The title track gets off to a slightly slow start but makes up for lost ground quickly with warm shimmery guitar noise textures and a pounding percussion beat that is all but swamped by the guitar work-outs. Licks are thrown out here and there. The real highlight of the track comes with an extended passage of folk acoustic guitar melody, accompanied by a faint but interesting rhythm in parts. The music is soft and has a strong hypnotic effect; the mood is at once dreamy, a bit lonely and melancholy, naively hopeful perhaps and uplifting overall. The transition from quiet and soft folk ambient back to assertive BM is gradual but once this is complete, the music has an exhilarating, triumphant attitude. This is one of the most intense and exciting moments I’ve experienced in listening to BM. CoA lets the moment linger for listeners to savour to the full.
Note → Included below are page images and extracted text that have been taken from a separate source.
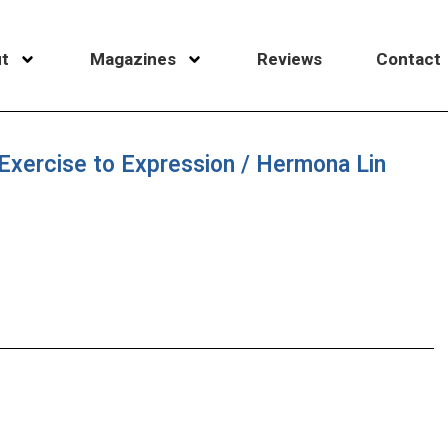
t
Magazines
Reviews
Contact
xercise to Expression / Hermona Lin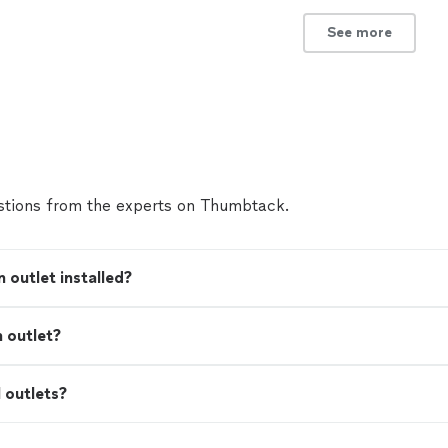
See more
tions from the experts on Thumbtack.
 outlet installed?
n outlet?
I outlets?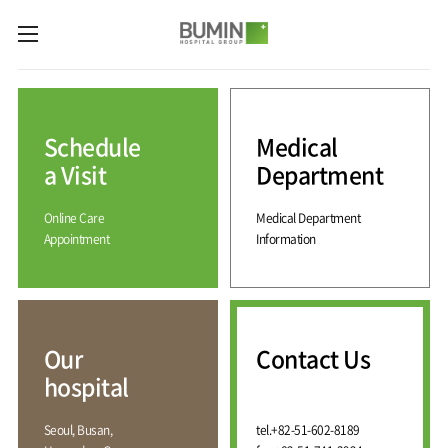
카피라이트로 가기
본문으로 가기
주메뉴로 가기
Medical
Services
Schedule
Medical
Spine
International
Center
Medical
a Visit
Department
Center
Joint
Center
Online Care
Medical Department
International
Hospital
Medical
Appointment
Information
Information
Sports
Center
Rehabilitation
Center
Our
Introduction
Schedule
hospital
a Visit
Health
Vision
Promotion
Why
Facilities
KOR
Center
Bumin?
Our
Contact Us
Greeting
ENG
Contact
Pain
hospital
Accreditation
Us
RUS
History
Management
Center
Affiliation
CHI
Seoul, Busan,
tel.
+82-51-602-8189
External
Training &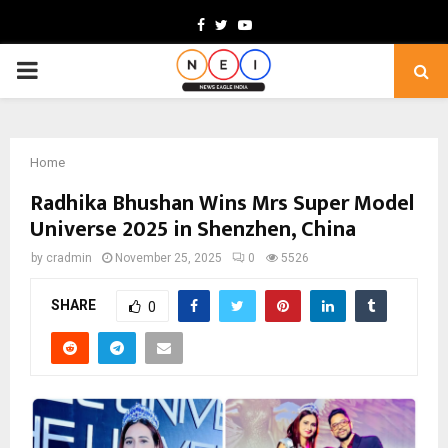
Facebook
Twitter
Youtube
PRIMARY
MENU
Home
Radhika Bhushan Wins Mrs Super Model
Universe 2025 in Shenzhen, China
by
cradmin
November 25, 2025
0
5526
SHARE
0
Four minutes of mostly monotonous strumming acoustic guitar with a late melody follow: “Wildflowers” is a pleasant pause for breath but for what it does, it’s too long and could have been slimmed down to 2 – 3 minutes. Final track “These Stars hang from the Boughs of Firs” is a great finale, though again there are parts that are just a bit too long and repetitive. Admittedly the percussion throughout this album isn’t great but on this track its deficiencies are amplified: the drumming is too soft and needs to be a bit more upfront in the mix with a strong thumping sound. On the other hand the acoustic guitar melody loop is a welcome warm contrast to the generally grim black metal.
Without a doubt this is one of the most beautifully atmospheric BM recordings I’ve had the privilege to hear, a tremendously immersive musical experience with deep sincere emotion. The first half of the album has a slight edge over the rest, being more attentive to creating a definite atmosphere of beauty and wonder, inspired by the artist’s contact with her woodland surroundings. The later half of the album has rather less emphasis on maintaining atmosphere; maybe the work seems that way because there’s much more acoustic music and how it just absorbs Hill’s attention (and ours) to the full, but some of the early lushness seems to disappear. The production is crisp but not too clear: it allows a dream state, in which meditation and inner journeys of exploration become easy, to dominate.
The drumming is the main weakness here – it’s soft when perhaps it should be loud, hard and energetic. There are long passages on this record that cope very well without any drums and perhaps an entire album done only with guitars and atmospheric effects is something CoA should try.
The album is a rich audio experience of folk, ambient and black metal elements and natural field recordings, all the more so because the music is not heavily layered: by that, I mean there are no strata of guitar textures overlaid with excessive effects, Nadja-style, yet what few ambient effects CoA deploys seem to be used to their utmost, with all the nuances of meaning they bring to the recording. Pure-toned music is crisp and brimming with feeling and context. This debut album deserves to be better known and in time might be considered a classic of its kind.